Matthew 10:34-42 – Having prophesied the opposition his disciples will eventually face in fulfilling their duties as messengers, Jesus clarifies what will result from his work among us, the division it will create as the prince of this world fights against it, seeking to keep God’s creatures blinded and enslaved. God does not seek such division, but is committed to standing firm against the plots and plans of Satan. To imagine a God that shrinks from confrontation is to misunderstand both God and the nature of our depravity and sinfulness. There is no such thing as a little bit of salvation, or a partial victory or negotiated peace with evil. There is only victory. And while amnesty is extended in grace to those who repent of their former disobedience and rebellion, those who refuse such amnesty place themselves under eternal judgment. It is quite literally all or nothing and this should not surprise us as we live in the confusion and shifting ground of a creation constantly trying to mistakenly assert such compromise is not only possible but desirable. As though good could ever co-mingle with evil, purity with impurity, holiness with desecration, righteousness with outlaws.

Against attempts to hold such a middle ground Jesus speaks starkly.
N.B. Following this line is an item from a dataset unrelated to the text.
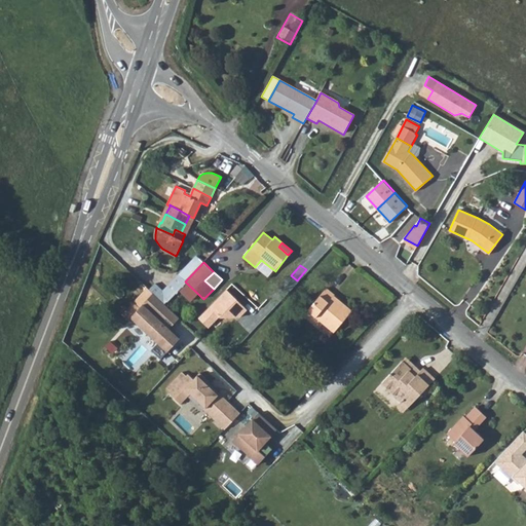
[(155,283),(149,289),(153,292),(164,303),(185,282),(178,274),(162,290),(155,283)]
If you love the things and people of this world more than God you ultimately lose both eternally. Only by loving the things and people of this world in their proper place as fellow creations and creatures rather than gods and goddesses can we hope and pray both for their salvation and our own. It is not that we are to neglect or abandon the Fourth Commandment or our marriage vows. But for those in Christ all these relationships are derivative from and therefore only possible when kept in their proper relationship to our relationship with Christ.